Reproduce the listing below word for word, line by line, and leave the pictures out.

▶ **DATASET EXTRACT**
----

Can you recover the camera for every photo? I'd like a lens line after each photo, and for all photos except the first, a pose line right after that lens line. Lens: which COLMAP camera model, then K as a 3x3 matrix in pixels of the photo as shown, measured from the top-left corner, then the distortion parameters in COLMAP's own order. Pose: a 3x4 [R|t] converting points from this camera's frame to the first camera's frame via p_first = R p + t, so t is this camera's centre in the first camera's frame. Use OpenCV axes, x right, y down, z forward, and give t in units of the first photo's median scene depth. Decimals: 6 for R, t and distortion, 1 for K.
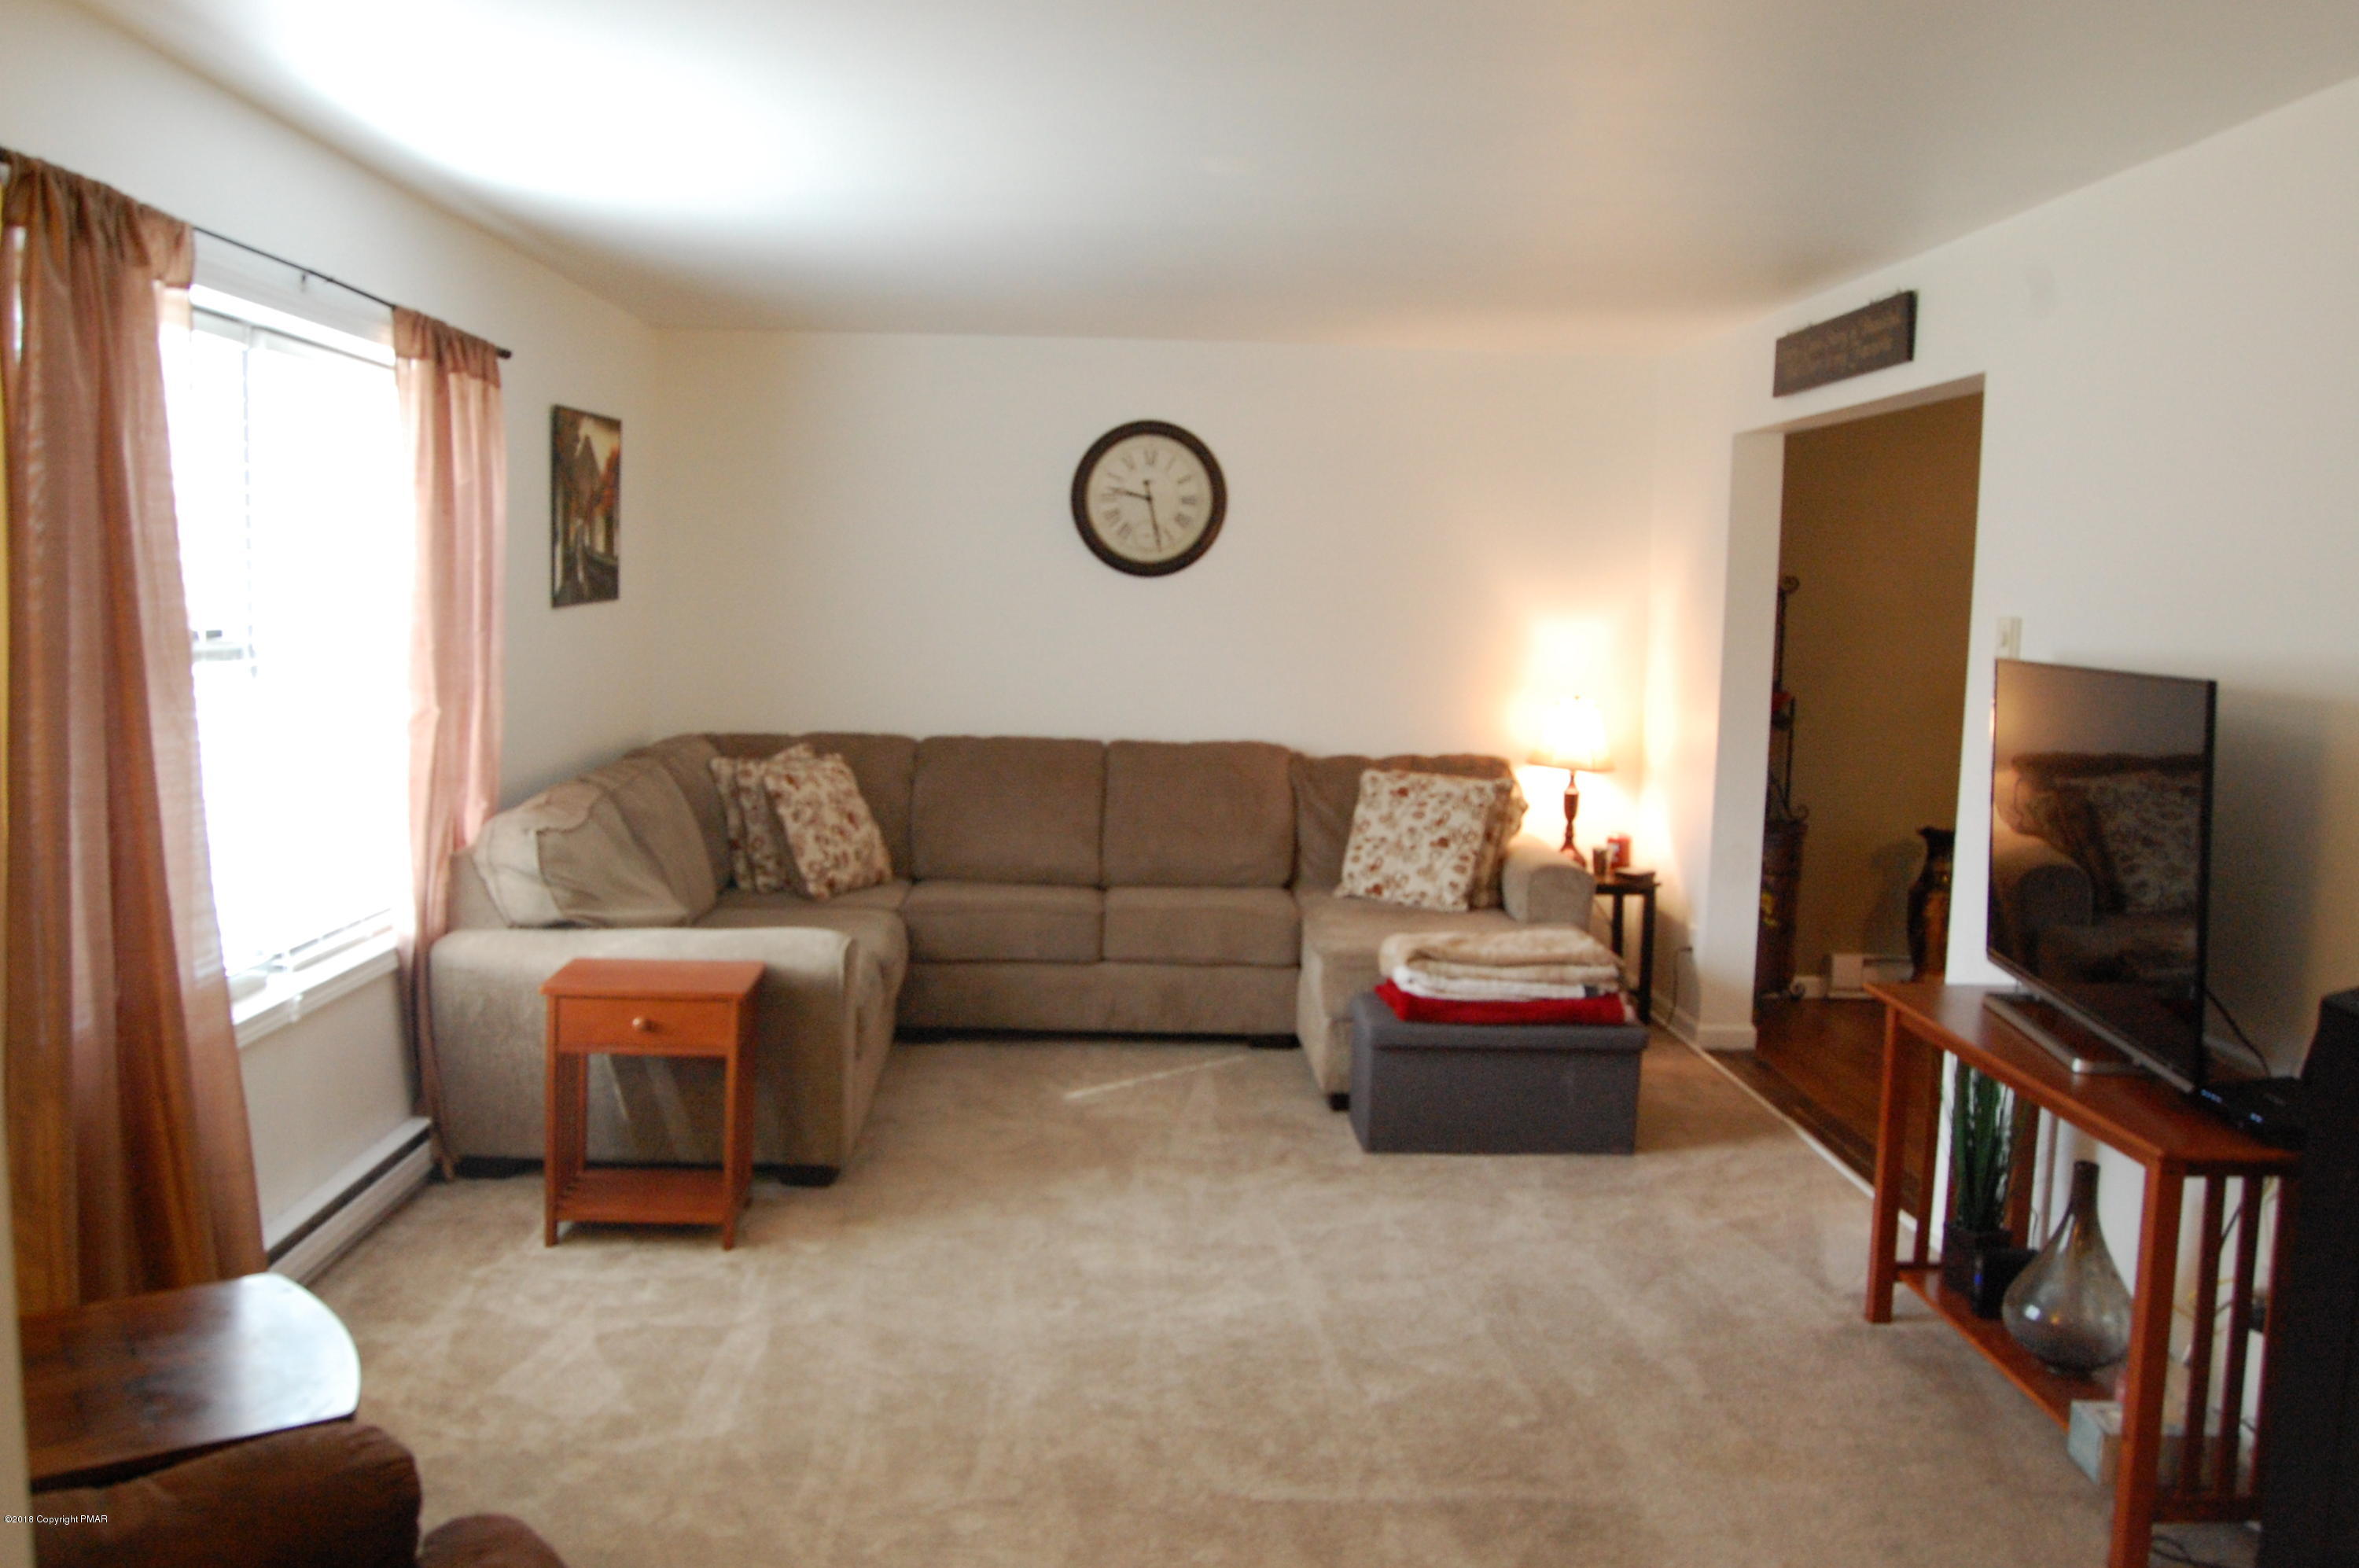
lens RADIAL K [[1916.3, 0, 1188.8], [0, 1916.3, 759.3], [0, 0, 1]] dist [-0.076138, 0.000824]
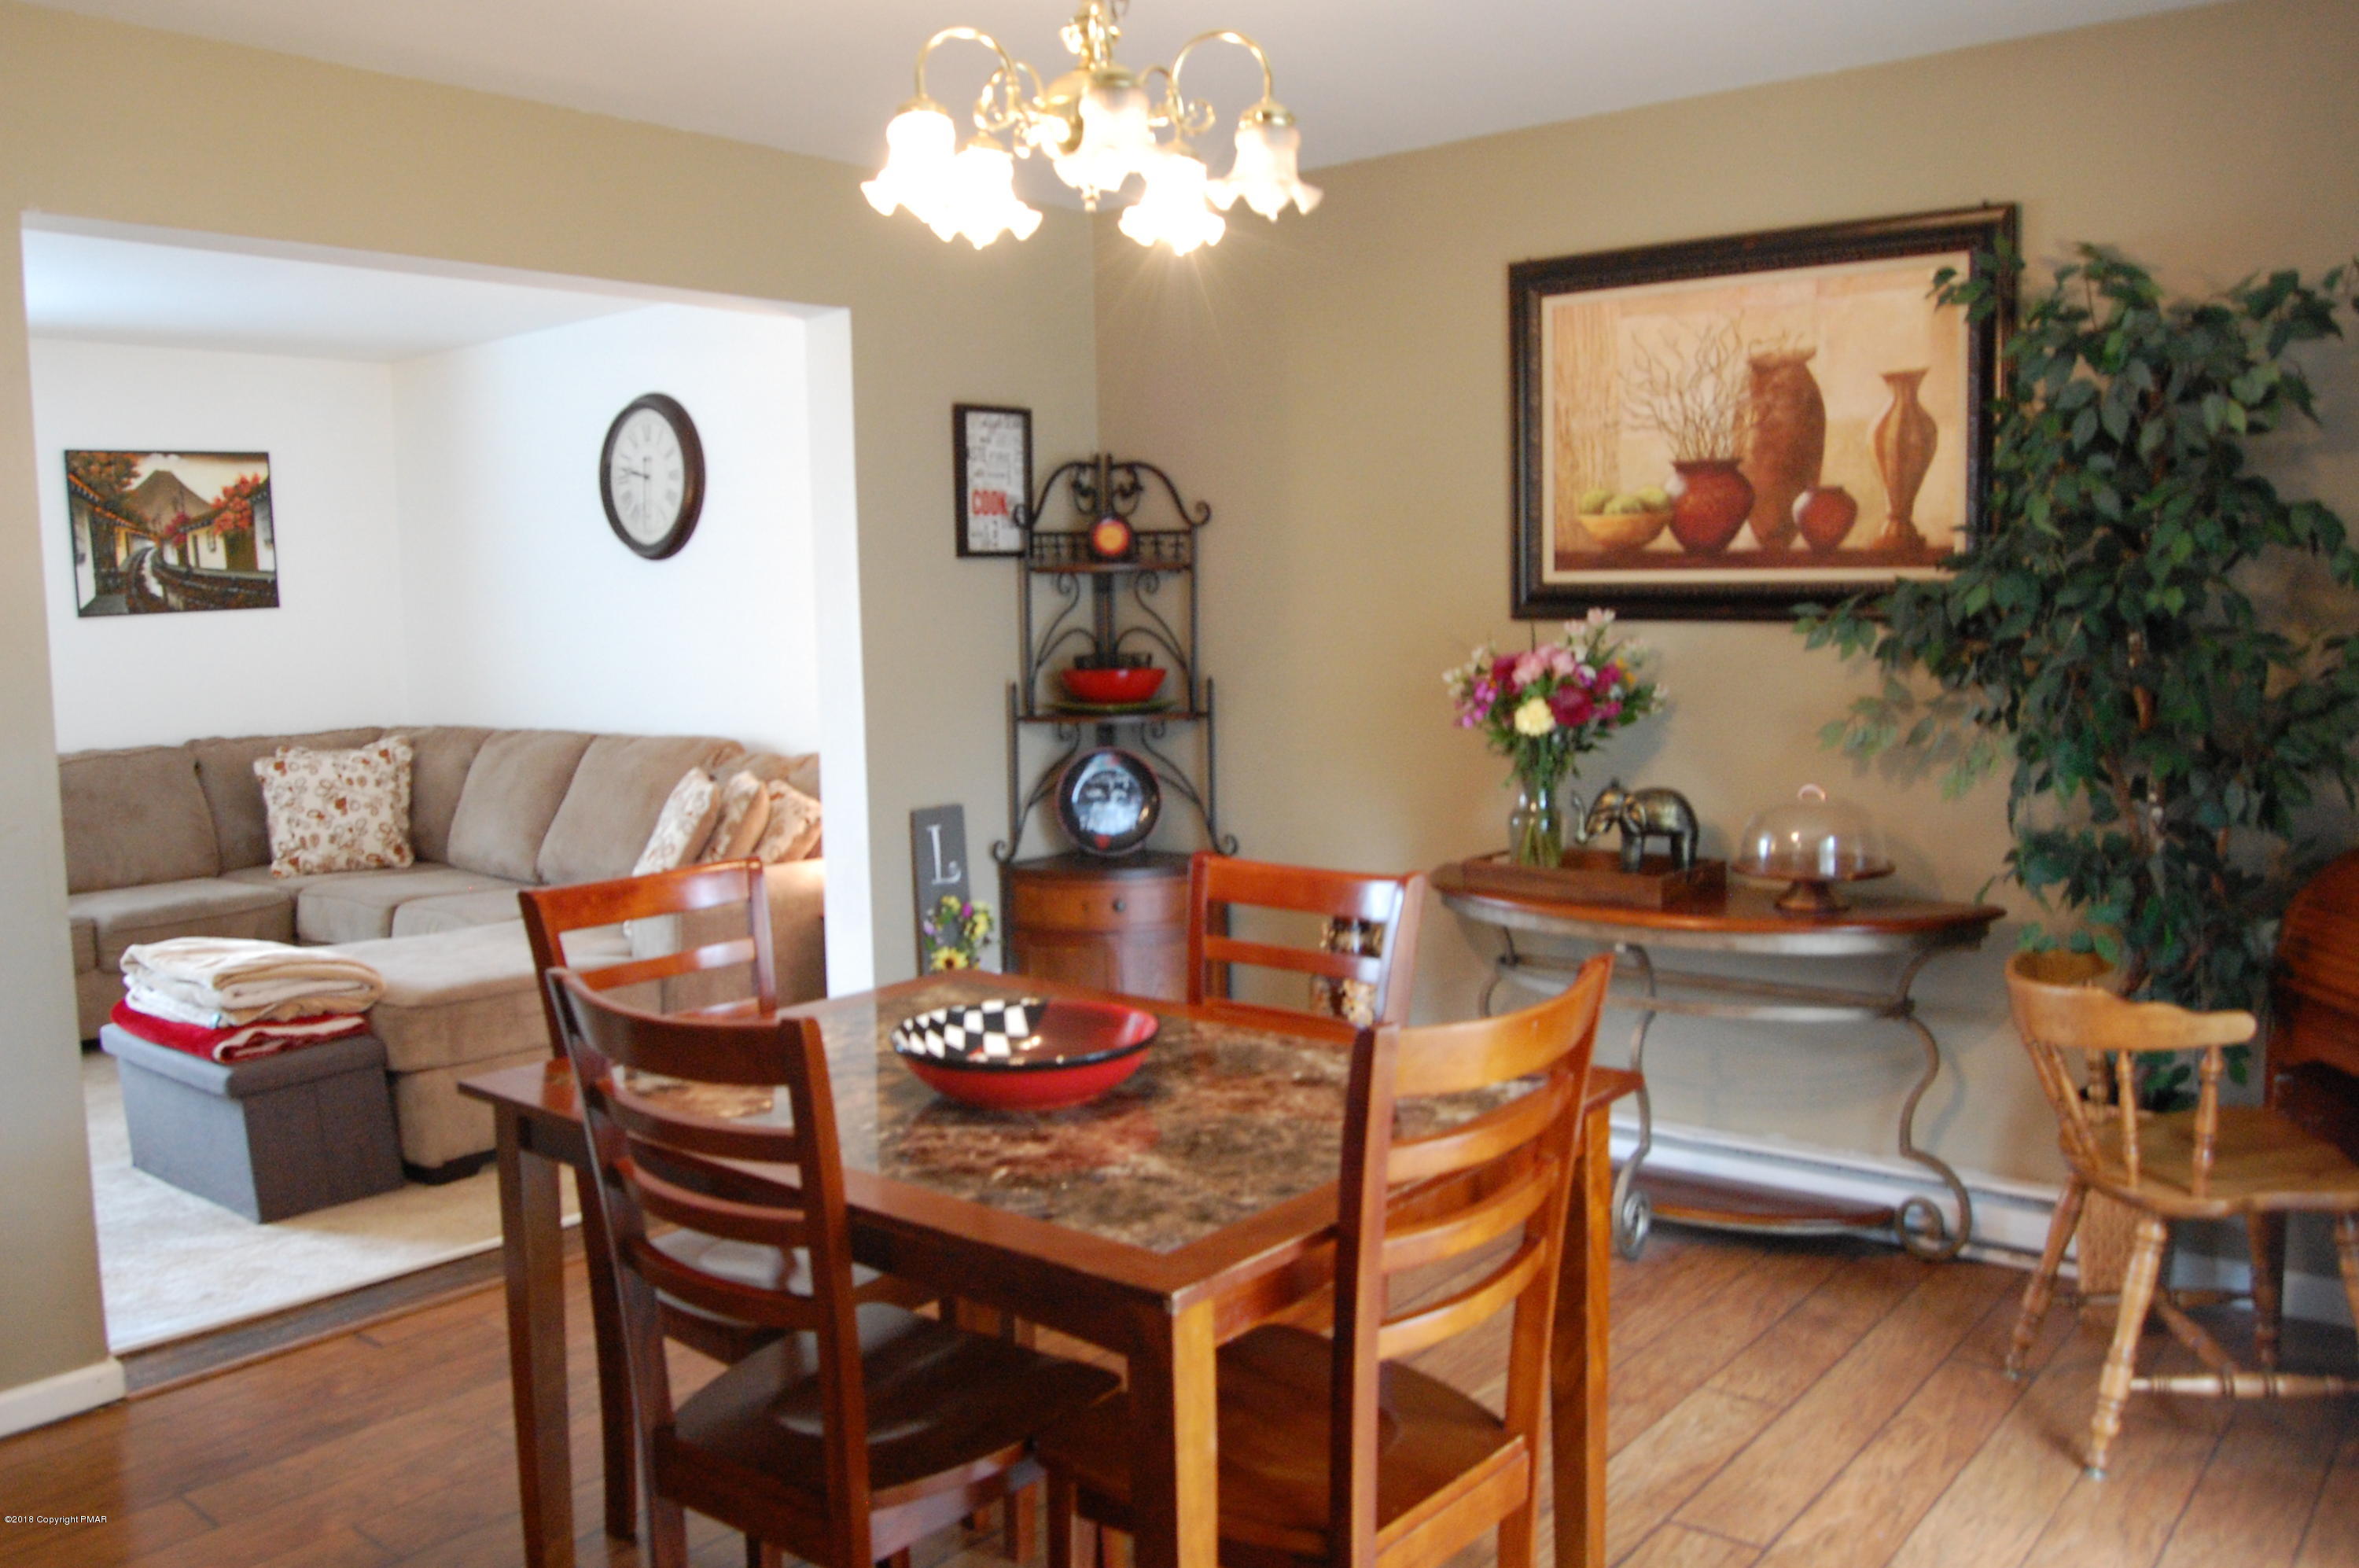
lens RADIAL K [[1916.3, 0, 1188.8], [0, 1916.3, 759.3], [0, 0, 1]] dist [-0.076138, 0.000824]
pose [[0.758743, 0.019319, -0.651104, 0.893638], [-0.010184, 0.999790, 0.017797, -0.018041], [0.651311, -0.006873, 0.758780, 0.516076]]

----

▶ **ANSWER BOX**
Can you recover the camera for every photo? I'd like a lens line after each photo, and for all photos except the first, a pose line right after that lens line. Lens: which COLMAP camera model, then K as a 3x3 matrix in pixels of the photo as shown, measured from the top-left corner, then the distortion parameters in COLMAP's own order. Pose: a 3x4 [R|t] converting points from this camera's frame to the first camera's frame via p_first = R p + t, so t is this camera's centre in the first camera's frame. Use OpenCV axes, x right, y down, z forward, and give t in units of the first photo's median scene depth. Decimals: 6 for R, t and distortion, 1 for K.
lens RADIAL K [[1916.3, 0, 1188.8], [0, 1916.3, 759.3], [0, 0, 1]] dist [-0.076138, 0.000824]
lens RADIAL K [[1916.3, 0, 1188.8], [0, 1916.3, 759.3], [0, 0, 1]] dist [-0.076138, 0.000824]
pose [[0.758743, 0.019319, -0.651104, 0.893638], [-0.010184, 0.999790, 0.017797, -0.018041], [0.651311, -0.006873, 0.758780, 0.516076]]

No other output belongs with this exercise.